10 lessons from a 2nd grade field trip
My kids are always begging me to go on their field trips. Being a working mom can make this a challenge, but I do all I can to find ways to volunteer a few times a year. I got that chance yesterday.
The school’s theme this year is “Making a difference”. So, on this day we were walking from the school to a nearby public park and open space to pull weeds and pick up trash.
Full disclosure, other than knowing how thrilled my 7-year-old daughter would be, I was not looking forward to it. I was exhausted after getting only 3 hours of sleep and getting up at 3 a.m. to work. But I was not going to let her down. Having her jump into my arms when I arrived at school saying “MOMMY!” was worth drained headache I knew I would have all day. She loves it when I come to school.
We took off on our trek across the busy commercial area to the park and I was assigned the job of the “caboose”. Miss Valenti, our second grade teacher was the “line leader”.
My mood was a little hurried and I felt impatient, I couldn’t get the herd of twenty one 7 year olds to stay on the same block. I told myself to hang in there, absorb the time with the kids and not worry about my phone, work and the grocery shopping I needed to do for dinner.
Within minutes I realized that I had to be present for these kids, for their fun and for their safety. And then I got my first lesson…
“Miss Tysdal, can I carry that backpack for you?” One of the kids was collecting everyone’s backpack and being a “backpack pack rat”. I was touched and I obliged. She was so cute with her small frame and 10 backpacks over her shoulder.
Another little girl had her leftover lunch out on the walk. She was tired and couldn’t keep up because she hadn’t finished lunch at school. Everyone wanted her wheat-thins. She ate a few and handed out the rest.
Then the little boy who insisted on being the “caboose” himself even though I was supposed to be sure they all were ahead of me. He wanted to lag behind so he could do something I told him not to do. He stopped every 5 feet to scan the grass for his favorite “trash”. He would carefully take his baggy and was set on fulfilling his mission that day to pick up dog poop. Needless to say, I wasn’t thrilled but I let him do it. I found a trash can for him but he said, “no I want to carry it, I like the way it smells”. Two minutes later I had a bag of poop hit my head. I found the nearest trash can myself. I couldn’t help but wonder if this is what I have in ahead with a 2-year-old son.
And when we got to the park, the weeds were pulled with gusto and ambivalence.
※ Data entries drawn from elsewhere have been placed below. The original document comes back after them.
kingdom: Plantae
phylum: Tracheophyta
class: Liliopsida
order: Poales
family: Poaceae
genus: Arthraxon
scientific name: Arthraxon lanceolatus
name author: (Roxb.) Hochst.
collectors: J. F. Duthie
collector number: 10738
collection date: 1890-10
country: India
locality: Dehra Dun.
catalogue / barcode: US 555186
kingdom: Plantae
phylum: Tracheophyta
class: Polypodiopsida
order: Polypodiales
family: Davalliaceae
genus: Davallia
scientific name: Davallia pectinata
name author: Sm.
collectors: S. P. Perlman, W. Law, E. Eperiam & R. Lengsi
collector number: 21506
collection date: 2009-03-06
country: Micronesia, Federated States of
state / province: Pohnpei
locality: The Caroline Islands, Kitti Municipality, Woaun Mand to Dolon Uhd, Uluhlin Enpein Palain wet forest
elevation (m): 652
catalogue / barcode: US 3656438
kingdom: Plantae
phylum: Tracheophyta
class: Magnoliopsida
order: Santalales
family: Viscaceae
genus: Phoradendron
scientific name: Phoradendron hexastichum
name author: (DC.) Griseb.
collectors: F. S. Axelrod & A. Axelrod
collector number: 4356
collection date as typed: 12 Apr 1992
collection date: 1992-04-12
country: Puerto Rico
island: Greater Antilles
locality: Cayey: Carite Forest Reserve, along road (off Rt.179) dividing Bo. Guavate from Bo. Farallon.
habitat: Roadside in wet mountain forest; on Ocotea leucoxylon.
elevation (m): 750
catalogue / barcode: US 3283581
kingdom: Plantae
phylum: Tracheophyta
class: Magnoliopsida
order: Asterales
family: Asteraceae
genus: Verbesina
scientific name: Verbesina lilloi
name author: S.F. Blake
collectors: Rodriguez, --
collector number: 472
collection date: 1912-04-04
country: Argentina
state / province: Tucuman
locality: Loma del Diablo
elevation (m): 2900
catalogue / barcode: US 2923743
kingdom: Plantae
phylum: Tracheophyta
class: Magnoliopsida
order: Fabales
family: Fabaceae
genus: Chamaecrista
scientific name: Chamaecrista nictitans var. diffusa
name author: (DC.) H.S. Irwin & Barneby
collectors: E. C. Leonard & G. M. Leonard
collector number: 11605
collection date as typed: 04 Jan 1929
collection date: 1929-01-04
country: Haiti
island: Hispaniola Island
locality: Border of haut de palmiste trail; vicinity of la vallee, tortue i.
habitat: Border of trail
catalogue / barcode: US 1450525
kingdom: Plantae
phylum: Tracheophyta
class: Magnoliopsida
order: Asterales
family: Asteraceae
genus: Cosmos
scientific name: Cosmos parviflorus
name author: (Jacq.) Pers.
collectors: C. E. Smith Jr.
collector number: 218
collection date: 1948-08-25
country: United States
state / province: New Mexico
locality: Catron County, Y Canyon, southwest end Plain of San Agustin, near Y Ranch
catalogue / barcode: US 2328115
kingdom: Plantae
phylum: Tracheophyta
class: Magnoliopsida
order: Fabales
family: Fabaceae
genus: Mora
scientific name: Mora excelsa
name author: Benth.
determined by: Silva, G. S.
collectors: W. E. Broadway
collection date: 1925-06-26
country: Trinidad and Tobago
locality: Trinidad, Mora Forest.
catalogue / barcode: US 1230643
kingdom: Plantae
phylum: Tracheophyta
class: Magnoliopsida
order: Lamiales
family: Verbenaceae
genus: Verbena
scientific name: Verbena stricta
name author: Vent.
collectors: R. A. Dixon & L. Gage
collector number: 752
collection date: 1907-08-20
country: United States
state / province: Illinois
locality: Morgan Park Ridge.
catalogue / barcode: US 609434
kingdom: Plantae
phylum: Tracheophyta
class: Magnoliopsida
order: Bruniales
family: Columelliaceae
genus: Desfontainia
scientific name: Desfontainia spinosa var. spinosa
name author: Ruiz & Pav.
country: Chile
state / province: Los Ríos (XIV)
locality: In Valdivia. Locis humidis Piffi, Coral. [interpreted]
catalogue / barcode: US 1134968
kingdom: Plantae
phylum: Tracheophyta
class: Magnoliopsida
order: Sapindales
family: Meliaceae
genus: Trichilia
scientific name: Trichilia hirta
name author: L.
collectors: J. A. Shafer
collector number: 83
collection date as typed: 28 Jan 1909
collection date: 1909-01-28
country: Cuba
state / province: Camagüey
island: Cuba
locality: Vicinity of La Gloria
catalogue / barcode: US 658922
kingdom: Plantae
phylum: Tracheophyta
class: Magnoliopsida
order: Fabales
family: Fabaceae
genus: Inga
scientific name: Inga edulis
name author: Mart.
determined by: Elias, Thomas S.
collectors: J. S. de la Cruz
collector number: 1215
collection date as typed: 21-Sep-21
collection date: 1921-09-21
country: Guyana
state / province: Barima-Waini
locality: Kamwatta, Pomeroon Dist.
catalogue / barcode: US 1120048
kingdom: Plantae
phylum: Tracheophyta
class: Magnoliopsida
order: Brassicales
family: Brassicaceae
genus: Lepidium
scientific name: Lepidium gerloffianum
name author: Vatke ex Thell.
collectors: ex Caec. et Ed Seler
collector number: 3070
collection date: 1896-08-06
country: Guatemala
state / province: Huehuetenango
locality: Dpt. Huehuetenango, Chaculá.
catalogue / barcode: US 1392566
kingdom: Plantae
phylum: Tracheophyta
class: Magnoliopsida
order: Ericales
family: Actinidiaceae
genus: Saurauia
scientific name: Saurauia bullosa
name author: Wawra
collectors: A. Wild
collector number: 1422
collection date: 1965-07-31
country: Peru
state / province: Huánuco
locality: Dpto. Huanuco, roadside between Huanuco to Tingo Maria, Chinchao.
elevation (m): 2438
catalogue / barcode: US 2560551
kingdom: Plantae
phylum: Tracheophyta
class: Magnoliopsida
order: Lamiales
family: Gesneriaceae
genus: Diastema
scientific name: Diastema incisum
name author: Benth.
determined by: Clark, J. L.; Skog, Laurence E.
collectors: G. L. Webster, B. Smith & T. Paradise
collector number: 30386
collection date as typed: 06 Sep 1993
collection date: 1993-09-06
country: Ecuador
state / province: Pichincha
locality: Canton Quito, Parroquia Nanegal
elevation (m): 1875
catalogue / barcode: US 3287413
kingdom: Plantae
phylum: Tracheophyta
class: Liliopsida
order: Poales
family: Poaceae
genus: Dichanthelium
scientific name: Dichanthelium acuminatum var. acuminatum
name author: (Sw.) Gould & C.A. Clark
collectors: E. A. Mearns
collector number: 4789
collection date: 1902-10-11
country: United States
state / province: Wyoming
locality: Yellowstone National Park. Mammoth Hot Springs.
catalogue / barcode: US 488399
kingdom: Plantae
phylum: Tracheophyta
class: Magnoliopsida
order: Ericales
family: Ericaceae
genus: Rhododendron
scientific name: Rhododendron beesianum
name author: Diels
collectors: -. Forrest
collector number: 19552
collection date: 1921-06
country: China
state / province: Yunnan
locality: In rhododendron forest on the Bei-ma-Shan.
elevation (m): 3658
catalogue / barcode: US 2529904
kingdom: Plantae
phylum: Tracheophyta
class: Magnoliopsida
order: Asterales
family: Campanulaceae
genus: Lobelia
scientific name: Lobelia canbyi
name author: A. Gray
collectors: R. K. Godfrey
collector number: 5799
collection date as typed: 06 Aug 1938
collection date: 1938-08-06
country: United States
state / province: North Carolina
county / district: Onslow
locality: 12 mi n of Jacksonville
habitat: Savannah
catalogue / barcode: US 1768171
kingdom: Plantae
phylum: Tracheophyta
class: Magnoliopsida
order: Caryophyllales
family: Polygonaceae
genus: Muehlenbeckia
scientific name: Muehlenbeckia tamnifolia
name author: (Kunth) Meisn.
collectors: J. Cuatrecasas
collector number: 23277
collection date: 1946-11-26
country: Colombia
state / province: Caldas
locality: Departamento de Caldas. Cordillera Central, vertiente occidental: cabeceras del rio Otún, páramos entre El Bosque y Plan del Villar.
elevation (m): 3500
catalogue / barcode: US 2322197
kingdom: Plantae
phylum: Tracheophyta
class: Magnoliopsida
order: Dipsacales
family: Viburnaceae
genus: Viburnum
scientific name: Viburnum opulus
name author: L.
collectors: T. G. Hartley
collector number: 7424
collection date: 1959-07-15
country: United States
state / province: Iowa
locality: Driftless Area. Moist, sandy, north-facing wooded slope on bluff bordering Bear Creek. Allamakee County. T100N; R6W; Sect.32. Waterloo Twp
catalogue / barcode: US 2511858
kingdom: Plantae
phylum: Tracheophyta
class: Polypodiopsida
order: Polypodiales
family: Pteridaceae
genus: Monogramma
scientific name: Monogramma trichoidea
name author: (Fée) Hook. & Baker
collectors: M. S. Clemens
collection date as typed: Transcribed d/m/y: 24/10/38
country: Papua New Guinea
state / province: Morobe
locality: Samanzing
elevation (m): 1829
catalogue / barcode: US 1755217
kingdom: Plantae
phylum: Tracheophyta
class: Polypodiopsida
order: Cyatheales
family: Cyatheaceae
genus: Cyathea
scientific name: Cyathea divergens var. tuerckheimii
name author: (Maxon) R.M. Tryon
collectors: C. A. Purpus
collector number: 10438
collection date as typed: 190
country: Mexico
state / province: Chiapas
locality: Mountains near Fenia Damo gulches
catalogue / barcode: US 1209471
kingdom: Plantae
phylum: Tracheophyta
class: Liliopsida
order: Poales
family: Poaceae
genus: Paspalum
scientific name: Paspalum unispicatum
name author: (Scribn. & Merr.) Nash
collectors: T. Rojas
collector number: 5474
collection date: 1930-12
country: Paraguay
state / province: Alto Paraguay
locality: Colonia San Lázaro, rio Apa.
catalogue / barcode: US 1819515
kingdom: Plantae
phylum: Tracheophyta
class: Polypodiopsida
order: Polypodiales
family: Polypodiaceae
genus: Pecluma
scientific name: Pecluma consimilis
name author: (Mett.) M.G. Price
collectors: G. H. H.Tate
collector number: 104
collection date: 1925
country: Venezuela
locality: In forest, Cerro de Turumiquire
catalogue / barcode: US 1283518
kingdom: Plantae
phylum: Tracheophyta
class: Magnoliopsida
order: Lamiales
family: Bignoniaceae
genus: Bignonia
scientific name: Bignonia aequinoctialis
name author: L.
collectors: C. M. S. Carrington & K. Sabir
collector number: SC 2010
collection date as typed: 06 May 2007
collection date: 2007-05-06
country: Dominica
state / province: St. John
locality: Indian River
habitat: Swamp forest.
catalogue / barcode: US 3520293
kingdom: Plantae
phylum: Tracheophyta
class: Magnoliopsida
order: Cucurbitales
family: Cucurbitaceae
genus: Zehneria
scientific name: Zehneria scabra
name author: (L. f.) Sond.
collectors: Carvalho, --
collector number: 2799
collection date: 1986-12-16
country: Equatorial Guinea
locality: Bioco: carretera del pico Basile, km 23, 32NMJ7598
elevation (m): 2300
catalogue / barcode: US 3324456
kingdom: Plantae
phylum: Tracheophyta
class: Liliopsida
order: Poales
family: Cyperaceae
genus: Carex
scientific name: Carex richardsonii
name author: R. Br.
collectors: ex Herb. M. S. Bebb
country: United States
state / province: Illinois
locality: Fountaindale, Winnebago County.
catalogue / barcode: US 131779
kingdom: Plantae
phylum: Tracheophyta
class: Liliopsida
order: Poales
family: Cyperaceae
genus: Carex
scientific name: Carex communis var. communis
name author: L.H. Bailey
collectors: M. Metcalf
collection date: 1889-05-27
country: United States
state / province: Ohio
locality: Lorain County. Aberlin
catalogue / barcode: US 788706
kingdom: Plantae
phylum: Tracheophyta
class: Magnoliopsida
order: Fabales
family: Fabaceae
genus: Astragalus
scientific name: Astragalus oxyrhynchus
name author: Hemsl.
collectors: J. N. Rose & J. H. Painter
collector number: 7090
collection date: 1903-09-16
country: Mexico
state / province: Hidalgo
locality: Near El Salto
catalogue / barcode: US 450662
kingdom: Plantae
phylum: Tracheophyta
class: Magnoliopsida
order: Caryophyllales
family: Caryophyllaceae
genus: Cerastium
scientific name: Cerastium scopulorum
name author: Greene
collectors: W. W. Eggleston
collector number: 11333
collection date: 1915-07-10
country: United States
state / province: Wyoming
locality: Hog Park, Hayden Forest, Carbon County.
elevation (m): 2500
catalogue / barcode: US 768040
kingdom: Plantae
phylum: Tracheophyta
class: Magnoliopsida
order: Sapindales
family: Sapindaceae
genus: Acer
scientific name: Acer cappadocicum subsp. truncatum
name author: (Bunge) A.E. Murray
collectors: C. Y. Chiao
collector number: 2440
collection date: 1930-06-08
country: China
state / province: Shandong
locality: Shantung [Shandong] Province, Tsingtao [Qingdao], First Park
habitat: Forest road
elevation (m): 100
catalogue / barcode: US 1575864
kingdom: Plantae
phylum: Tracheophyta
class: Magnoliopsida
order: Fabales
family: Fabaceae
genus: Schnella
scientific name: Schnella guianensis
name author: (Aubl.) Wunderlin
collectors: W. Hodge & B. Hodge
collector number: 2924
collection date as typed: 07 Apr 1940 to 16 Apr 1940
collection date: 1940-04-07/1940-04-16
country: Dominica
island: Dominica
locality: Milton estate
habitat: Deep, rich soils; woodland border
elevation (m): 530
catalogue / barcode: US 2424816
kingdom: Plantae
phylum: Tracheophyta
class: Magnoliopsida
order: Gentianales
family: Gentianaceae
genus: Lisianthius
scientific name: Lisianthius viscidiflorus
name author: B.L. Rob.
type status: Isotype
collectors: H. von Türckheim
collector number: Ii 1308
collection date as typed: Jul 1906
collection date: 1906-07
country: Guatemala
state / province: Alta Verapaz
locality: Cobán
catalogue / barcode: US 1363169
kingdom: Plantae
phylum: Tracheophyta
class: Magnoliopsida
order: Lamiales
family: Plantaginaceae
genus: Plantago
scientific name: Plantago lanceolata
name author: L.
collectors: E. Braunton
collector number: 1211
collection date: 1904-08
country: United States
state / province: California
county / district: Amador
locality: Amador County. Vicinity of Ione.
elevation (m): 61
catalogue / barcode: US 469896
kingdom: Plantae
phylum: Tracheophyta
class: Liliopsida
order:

I’ve never seen kids so happy to do a chore!! I asked them to stop at my house for a 10 minute weed pulling session but no one liked that idea.
My daughter’s teacher was so patient. She amazed me with her skills as a teacher. I stopped more than once to watch her interact. I have such appreciation for those who can reach the hearts of children. She has that gift.
There was the typical fight over toys or this time, tools. One student upset because her partner wasn’t sharing the trowel and she wanted to dig! They had a few words but when we returned to class I saw her write a note and fold it up. The note read, “ I’m sorry I was mean. I was just mad. Will you be my friend?”. I wanted to cry when I saw her hide it in her friend’s desk and walk away only to watch from the other side of the room.
And the student who couldn’t “hold it’ on the long walk and came back walking funny and trying to hide her accident so the other 2nd graders wouldn’t know. I took a detour on the way back to class to stop in the school office. A change of clothing and a ziplock to take home some wet khakis and it was like nothing happened.
When we got home after school I was tired but emotionally fulfilled. I went through the lessons I learned that day. And to think, I almost took a nap instead.
- Making a difference feels good
- Be more present and put away the phone
- Use patience like a second grade teacher
- Carry someone else’s load every once in a while
- Always forgive even it’s easier to do in a folded up note
- Always eat lunch
- Share your trowel
- Don’t lag behind
- Prepare ahead so you don’t have “accidents”
- Don’t throw poop
Thanks kids. I loved spending the afternoon with you!